When we asked Liebenberg about the absence of Mimiboard’s monetisation model, he told us that the service will be launching an advertising based approach at the start of 2013. “We aim to share revenue with the board owner/media owner. Currently media owners generates revenue on their sites from display advertising, using a variety of sales channels available, such as ad networks, ad exchanges and direct sales. It is not our intention to compete with or replace these existing channels — in fact we aim to add to them,” he says.

Mimiboard will integrate with Shinka, an ad network that forms part of investment group World of Avatar — the group that owns Mxit. “This allows current advertisers on the network to reach all our local Mimiboards, even if they are embedded in large websites. Brands can place a targeted note on thousands of Mimiboards, embedded in websites / mobile sites all over the world, generating millions of views. That success is shared with the board owner,” says Liebenberg. Traffic will be monetised at an agreed CPM rate.

An additional monetisation model is in the works and it’s what Liebenberg envisions growing into a “hyper local ad network”. “We have developed a board level advertising model, where a user can create an advert on a specific board. We call this function Featured Notes, and it is located at the top of the board for X amount of paid-for-page impressions. The CPM rate will be controlled by the board owner. We anticipate higher CPM rates as a direct result of supply and demand.
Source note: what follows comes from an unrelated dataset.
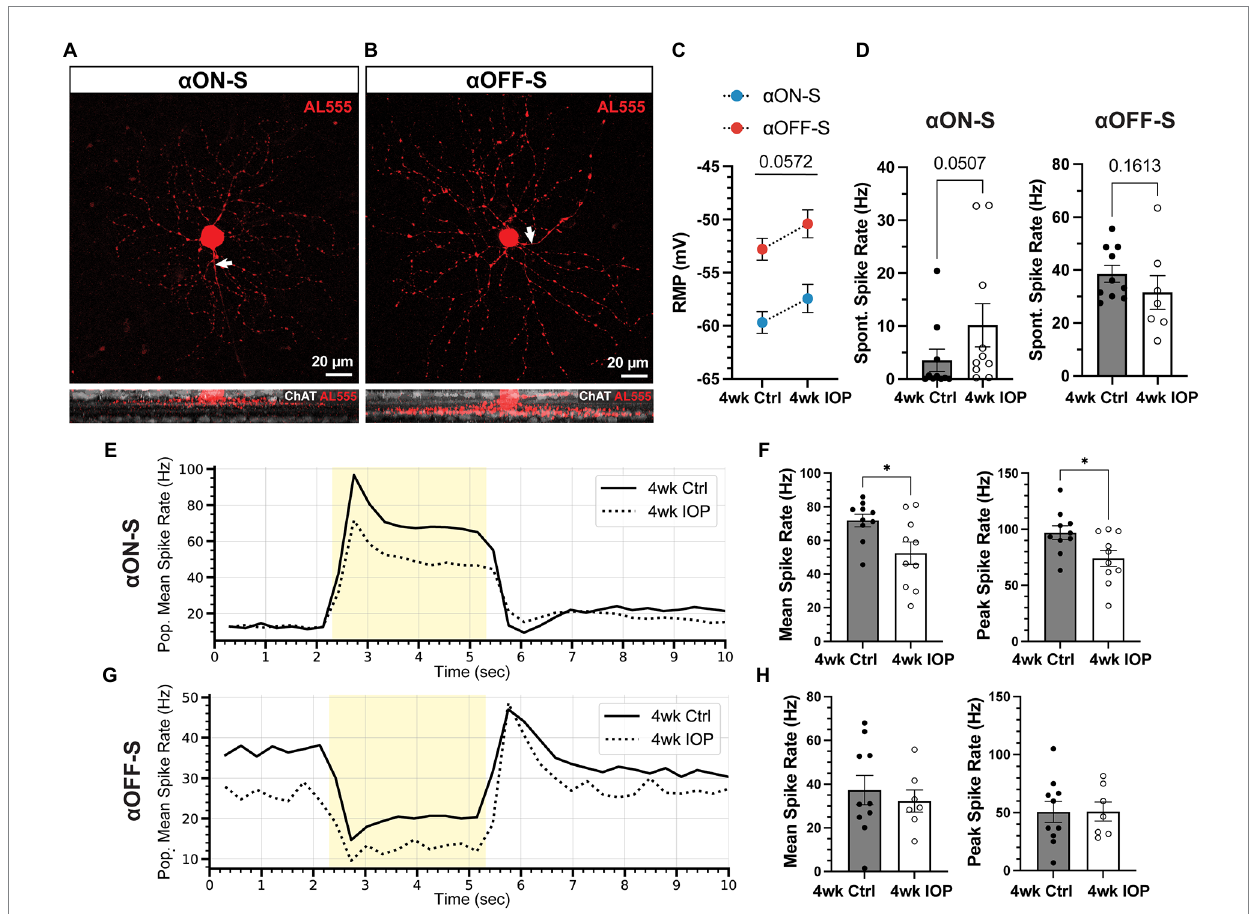
FIGURE 2 Elevated IOP alters membrane and light-evoked spiking characteristics in α ON-S and α OFF-S RGCs. (A,B) Morphologic and physiologic characterization of retinal ganglion cells (RGCs). Patched cells were filled with Alexa-fluor 555 dye (AL555, red) and morphologically reconstructed with confocal microscopy. Representative maximum intensity projections of alpha ON-sustained ( α ON-S, A ) and alpha OFF-sustained ( α OFF-S, B ) RGCs demonstrate characteristic soma size and dendritic branching patterns (upper). White arrows indicate the axonal projection. Orthogonal projections of representative AL555-filled cells co-labeled for choline acetyltransferase (ChAT, white) demonstrate the branching of α ON-S and α OFF-S dendrites in the ON- and OFF-sublaminas of the inner plexiform layer, respectively (lower). (C) Resting membrane potentials (RMP) for both cell types from 4wk Ctrl and IOP groups. RGC RMPs in the 4wk IOP group are more depolarized than controls ( p = 0.0572, 2-way ANOVA). (D) Spontaneous spiking rates for α ON-S and α OFF-S RGCs. α ON-S cells in the 4wk IOP group trend toward greater spontaneous spiking ( p = 0.0507, Mann–Whitney test), whereas 4wk IOP α OFF-S cells trend toward less spontaneous spiking ( p = 0.1613, Mann–Whitney test). (E) Mean firing rates of α ON-S cells in the 4wk Ctrl and 4wk IOP groups binned into 200 ms intervals during light stimulation (yellow). (F) Mean (left) and peak (right) light-evoked spike rates for α ON-S cells. 4wk IOP decreases both measures (mean: p = 0.0202, unpaired t -test; peak: p = 0.0251, unpaired t -test). (G) Mean firing rates of α OFF-S cells in the 4wk Ctrl and 4wk IOP groups binned into 200 ms intervals during light stimulation (yellow). (H) Mean (left) and peak (right) light-evoked spike rates for α OFF-S cells. Error bars: ± standard error of the mean. * p <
The revenue allocation of the Featured Notes is shared with the board owner in a 60/40 ratio, with the board owner receiving the majority of this revenue,” says Liebenberg. In this way, Mimiboards match local advertisers to local audiences.

Umuntu Media will initially focus on Africa, but plans global expansion. The company says that Mimiboards have already been used in other parts of the world. Internationally Liebenberg sees Mimiboards going up against N0tice and Scribble Live, a micro-publishing product used to offer real time updates.